Kallmann syndrome is defined as HYPOGONADOTROPIC HYPO­GONA­DISM + ANOSMIA. So low TROPS resulting in low GONADAL hormones. Patients can also have hypoplasia of the optic nerve, absence of septum pellucidum (a midline portion of the brain) and a micropenis. “This is the only disease with a smelling issue on the exam and note that all of the involved organs are midline structures! Nose, pituitary, penis, optic nerve (at least the chiasm), septum!”

HYPERGONADOTROPIC OVARIAN FAILURE

TURNER’S SYNDROME results in hypergonadotropic ovarian failure. The TROPINS are elevated because the patient has no real ovaries to provide hormones and negative feedback.

BASIC WORKUP OF DELAYED PUBERTY

  • History, family history and physical exam (Family history of delay? Growth curve suggests slowing or cessation of development? Eating & nutritional issue? Physical signs of a syndrome or disorder? Absent sense of smell?)
  • Bone age films help to determine whether the delay is constitutional.
  • Other imaging if there is a suspicion that the gonads are abnormal or absent.
  • FSH, LH, and either estrogen or testosterone (according to sex) to distinguish primary and secondary problems.
  • TSH, FT4, and prolactin
  • Karyotype in patients with primary hypogonadism.

SHORT STATURE

PEARL: Note that up to a TWO year delay between bone age and chronologic age is NORMAL.

GENETIC OR FAMILIAL SHORT STATURE

A child with genetic or familial short stature is born with normal length, but the height then decelerates over the first 2 years of life to find the new (genetically determined) curve. Bone age MATCHES real/‌chronologic age. The patient is likely proportional in height and weight. You can also use the biparental height to help guide you.

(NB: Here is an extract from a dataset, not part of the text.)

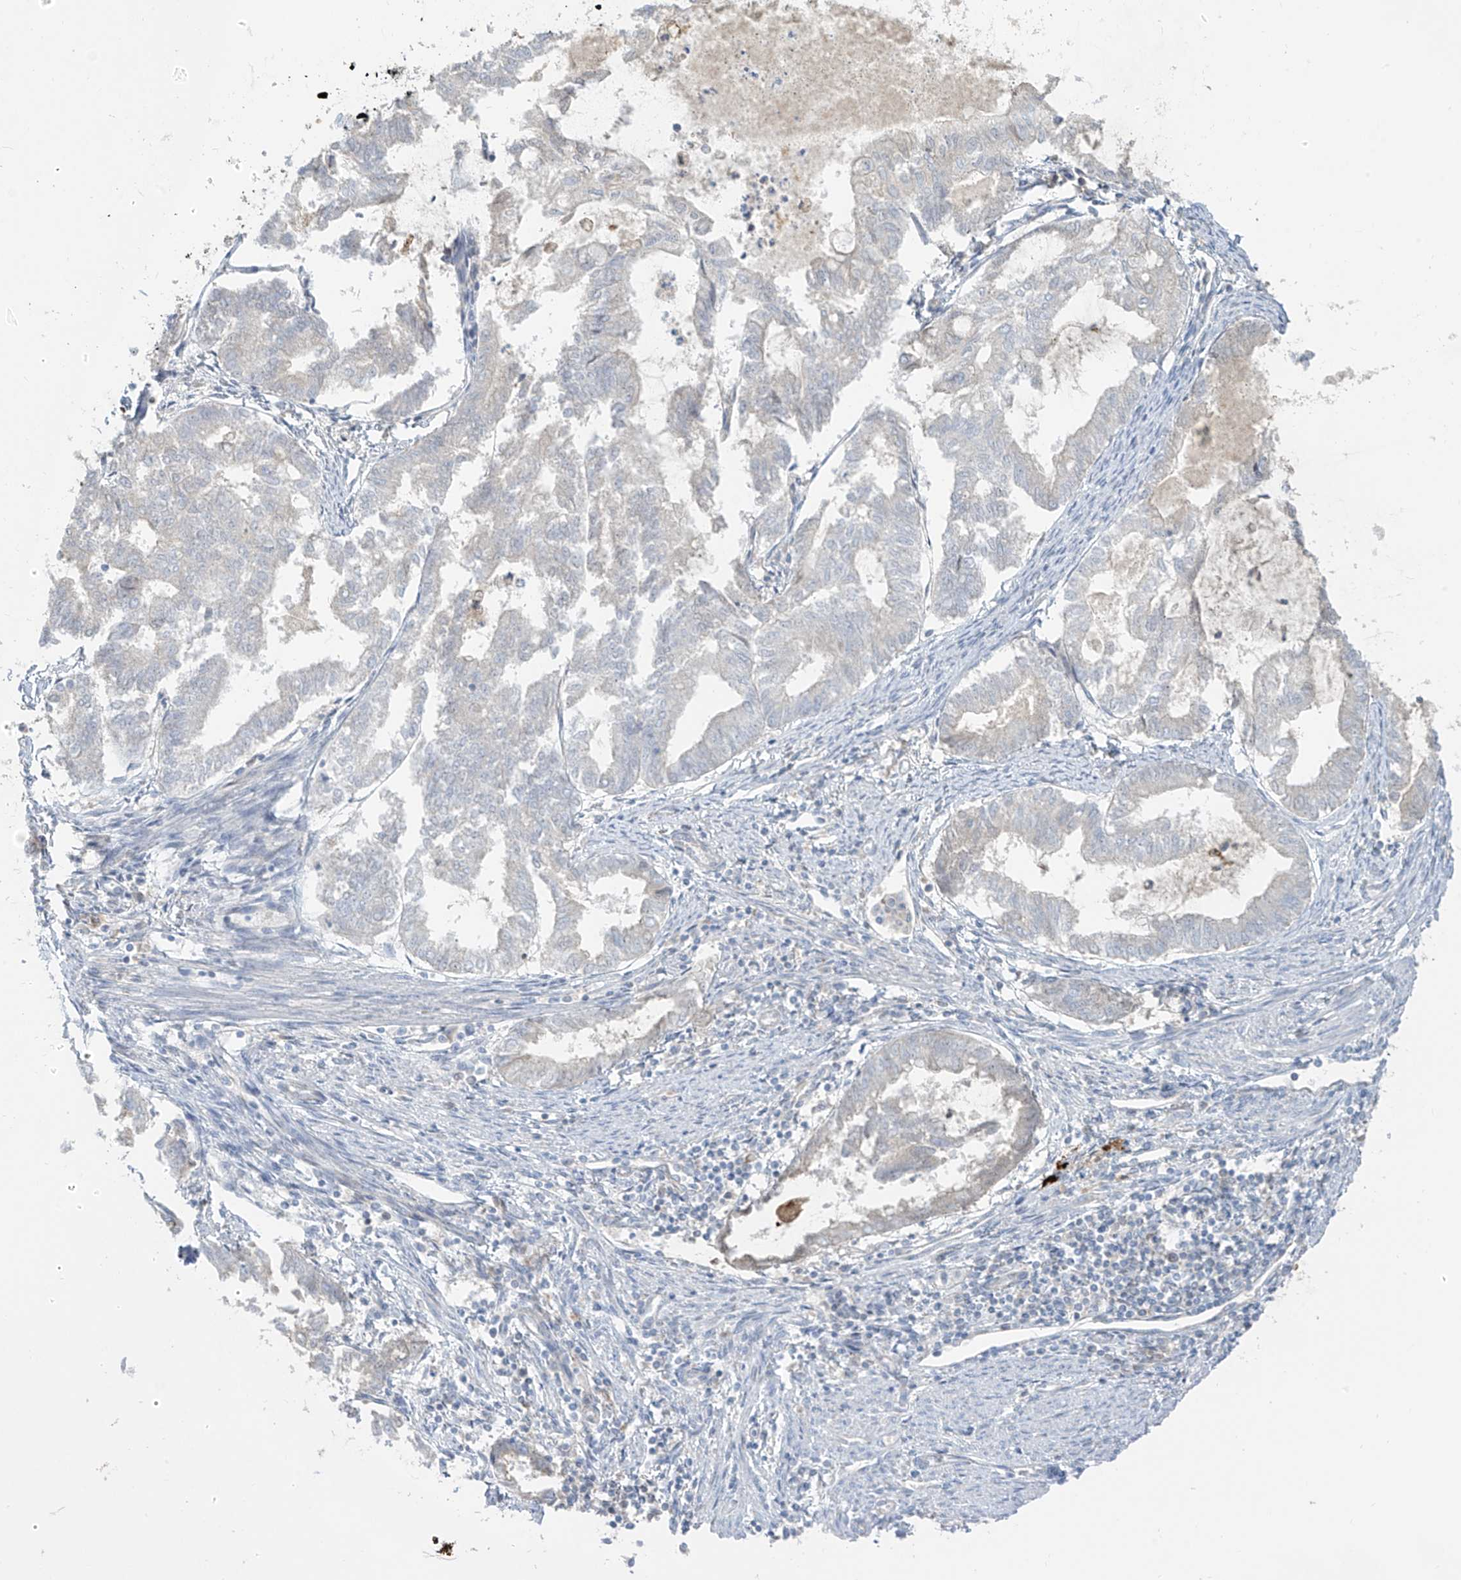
{"staining": {"intensity": "negative", "quantity": "none", "location": "none"}, "tissue": "endometrial cancer", "cell_type": "Tumor cells", "image_type": "cancer", "snomed": [{"axis": "morphology", "description": "Adenocarcinoma, NOS"}, {"axis": "topography", "description": "Endometrium"}], "caption": "High power microscopy micrograph of an immunohistochemistry photomicrograph of adenocarcinoma (endometrial), revealing no significant expression in tumor cells. Brightfield microscopy of immunohistochemistry (IHC) stained with DAB (brown) and hematoxylin (blue), captured at high magnification.", "gene": "C2orf42", "patient": {"sex": "female", "age": 79}}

PEARL: MIDPARENTAL HEIGHT = [Dad’s height + Mom’s height ± 5 inches or 13 cm] / 2. You ADD length for boys and SUBTRACT it for girls. An acceptable range of height is then 2 inches (5 cm) above or below that. Some authors use 3.3 inches (8.3 cm). Note that there are multiple algebraic ways to calculate the MPI. Please use some sample numbers if you note that the formula looks different than what you were taught.

PEARL: If a child’s parents were malnourished, mid-parental height goes out the window. The kids will be much taller if they have adequate nutrition. “Ever notice how children of immigrant parents are so much taller than their tiny little parents?”

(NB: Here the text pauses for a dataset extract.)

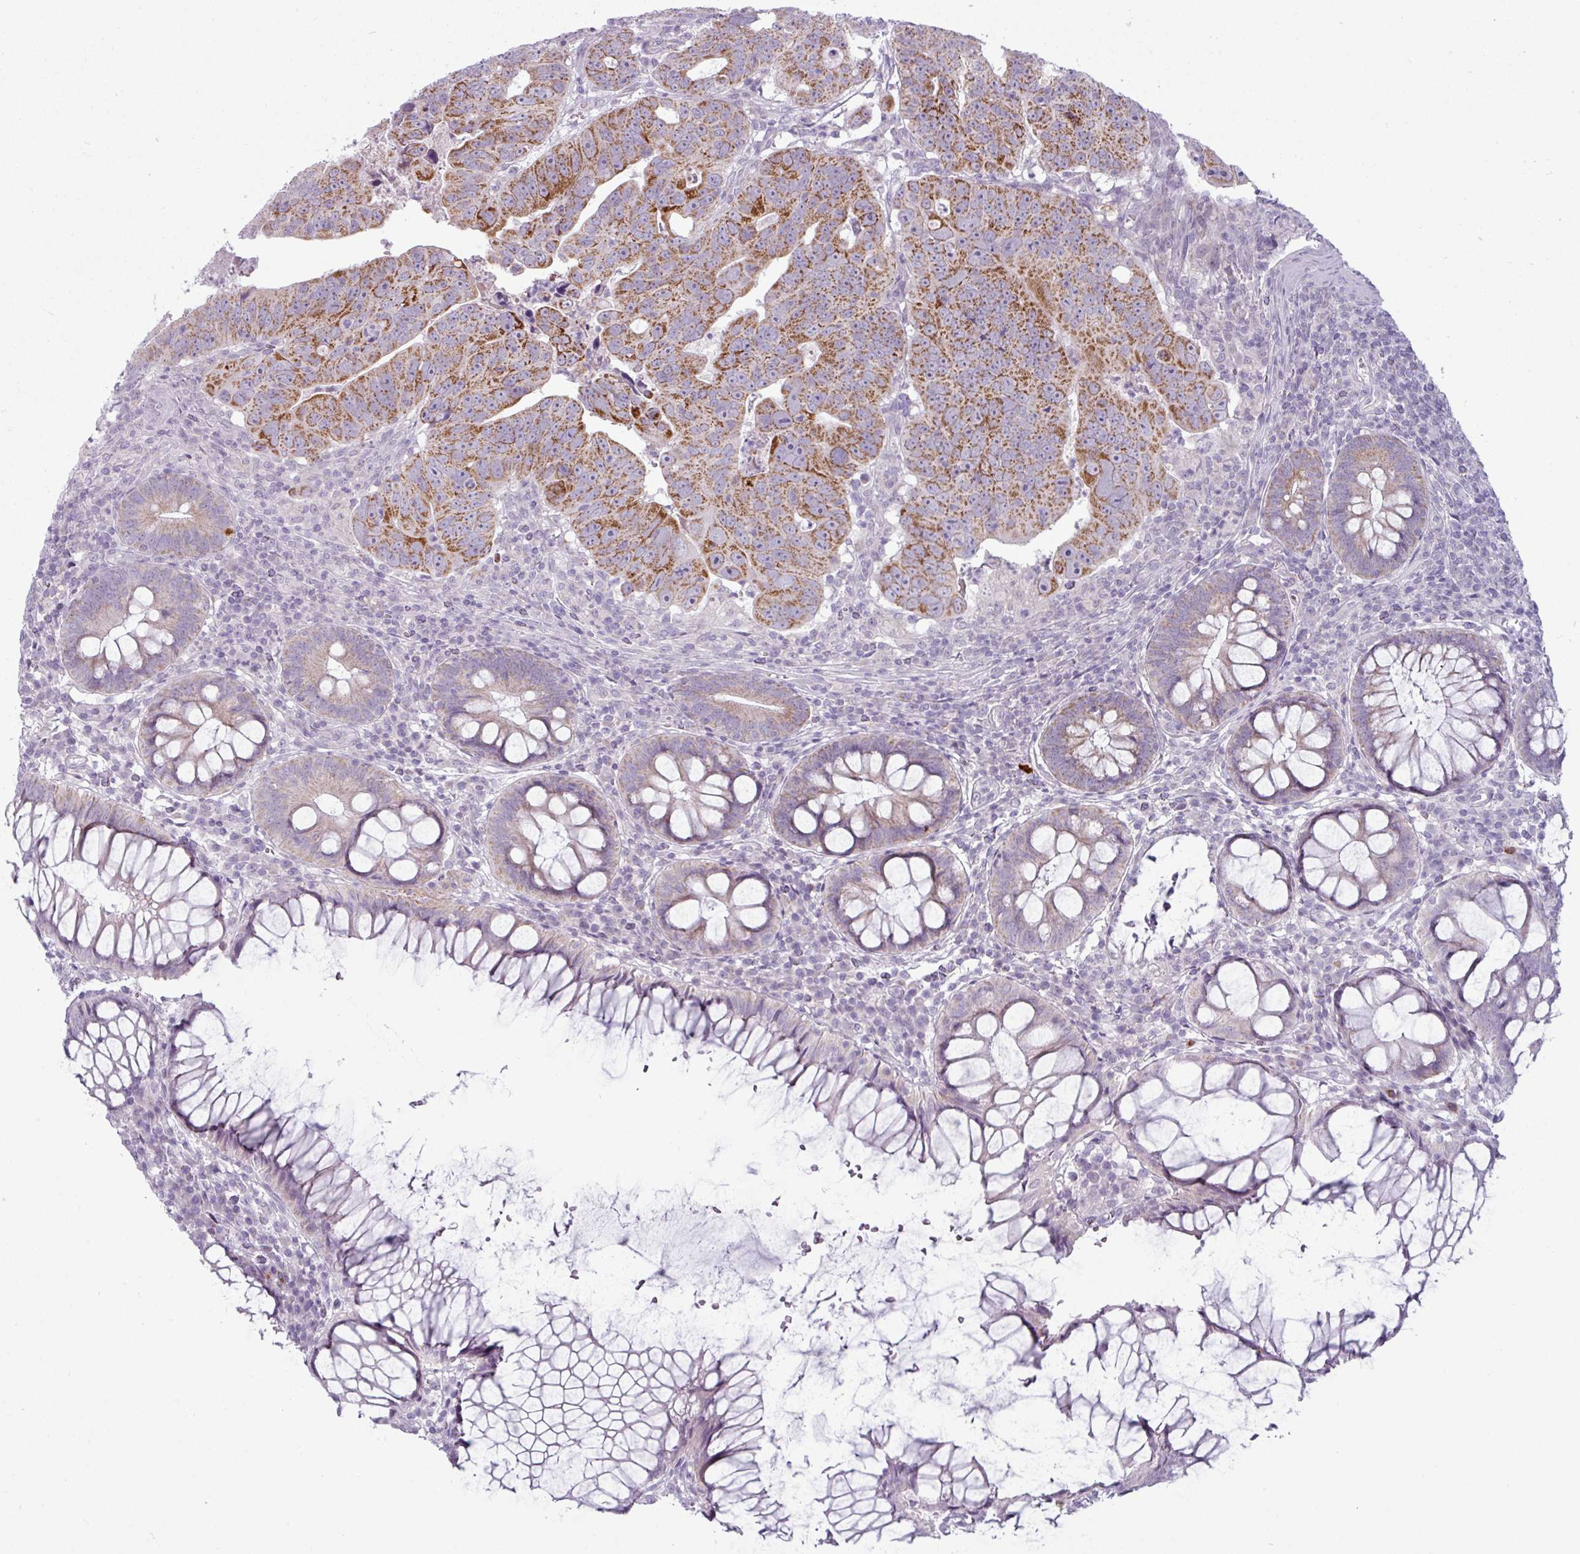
{"staining": {"intensity": "strong", "quantity": ">75%", "location": "cytoplasmic/membranous"}, "tissue": "colorectal cancer", "cell_type": "Tumor cells", "image_type": "cancer", "snomed": [{"axis": "morphology", "description": "Adenocarcinoma, NOS"}, {"axis": "topography", "description": "Rectum"}], "caption": "DAB (3,3'-diaminobenzidine) immunohistochemical staining of colorectal adenocarcinoma exhibits strong cytoplasmic/membranous protein staining in approximately >75% of tumor cells.", "gene": "ZNF615", "patient": {"sex": "male", "age": 69}}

CONSTITUTIONAL GROWTH DELAY (& PUBERTAL DELAY)

With a constitutional growth delay, look for normal growth until about 1 year of age, but then the child will be at around the 5th percentile for HT and WT—probably not less than 3rd percentile. “Delayed bone age which mirrors height age,” so look at a short child whose height matches up with what the bone age films show. This is a DEceleration phenomenon and may not occur until adolescence, but the key is the delayed bone age + delayed puberty. There is often a similar family history. No treatment is needed; the patient will reach normal adult height.